The last chapter of George Box’s book Improving Almost Anything contains the lyrics to “I Am the Very Model of a Professor Statistical,” to be sung to the tune of “I Am the Very Model of a Modern Major General” by Gilbert & Sullivan.
Here’s the original:
The original song has a few funny math-related lines.
I’m very well acquainted, too, with matters mathematical,
I understand equations, both the simple and quadratical,
About binomial theorem I’m teeming with a lot o’ news,
With many cheerful facts about the square of the hypotenuse.
I’m very good at integral and differential calculus;
I know the scientific names of beings animalculous:
In short, in matters vegetable, animal, and mineral,
I am the very model of a modern Major-General.
Here are a few lines from George Box’s version.

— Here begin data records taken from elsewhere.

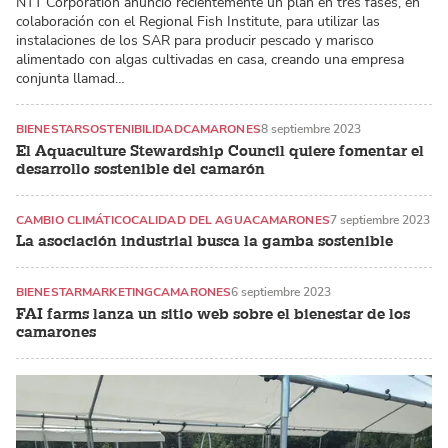
NTT Corporation anunció recientemente un plan en tres fases, en
colaboración con el Regional Fish Institute, para utilizar las
instalaciones de los SAR para producir pescado y marisco
alimentado con algas cultivadas en casa, creando una empresa
conjunta llamad…
BIENESTAR
SOSTENIBILIDAD
CAMARONES
8 septiembre 2023
El Aquaculture Stewardship Council quiere fomentar el
desarrollo sostenible del camarón
CAMBIO CLIMÁTICO
CALIDAD DEL AGUA
CAMARONES
7 septiembre 2023
La asociación industrial busca la gamba sostenible
BIENESTAR
MARKETING
CAMARONES
6 septiembre 2023
FAI farms lanza un sitio web sobre el bienestar de los
camarones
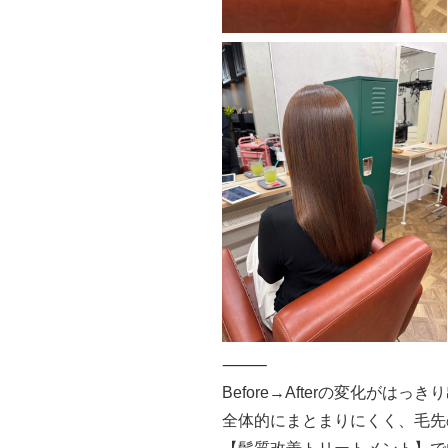
⸻
Before→Afterの変化がは
全体的にまとまりにくく、毛先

I relentlessly uncover any aberrant contingency
I strangle it with rigor and stifle it with stringency
I understand the different symbols be they Roman, Greek, or cuneiform
And every distribution from the Cauchy to the uniform.
With derivation rigorous each lemma I can justify
My every estimator I am careful to robustify
In short in matters logical, mathematical, idealistical
I am the very model of a professor statistical.
Gilbert & Sullivan have come up on this blog a couple other times:
George Box has come up too, but only once. (I’m surprised he hasn’t come up more; I should rectify that.) This post has a great quote from Box: “To find out what happens to a system when you interfere with it, you have to interfere with it (and not just passively observe it).”
5 thoughts on “The Very Model of a Professor Statistical”
there is a chemistry version
chemistry I Am the Very Model of a Modern Major General
A treasure. Thanks for sharing.
The importance of history is captured in
“understand the different symbols be they Roman, Greek, or cuneiform”
There is also taste in the choice of topics:
“And every distribution from the Cauchy to the uniform”
these are exactly the ones which are invariant when adding
independent random variables.
There are lots of good versions of it. Biblical philologists have a fun one up on YouTube, and for that matter I did a competent enough one for our merry band of reprobate linguists.
I first encountered George Box via the Box-Muller Transform (BMT) in the mid-1990s, when I needed to simulate the signal from a radiation detector. The simulation was needed to test the reactor power (neutron) channel of a reactor control system, most critically the SCRAM triggers, to ensure proper triggering (with minimal false positives and NO false negatives) in real-time using an underpowered microprocessor. The combination of the uniform POSIX random() source with the BMT seemed to provide all the “knobs I needed to twist” to meet my simulation needs.
The first BMT implementation I encountered seemed deceptively simple. Before relying on it for a critical application, I dove down the derivation and proof rabbit hole. Which fortunately yielded insights that in turn yielded an optimized version that, after exhaustive testing, worked very well for my application domain and target platform.
The same code was then used as part of the verification testing for all neutron channel instrument code releases, as it also provided the ability to precisely mimic reactor power transients that had previously caused instrumentation errors and unneeded SCRAMs. Which was the original problem I was brought in to investigate and (hopefully) resolve.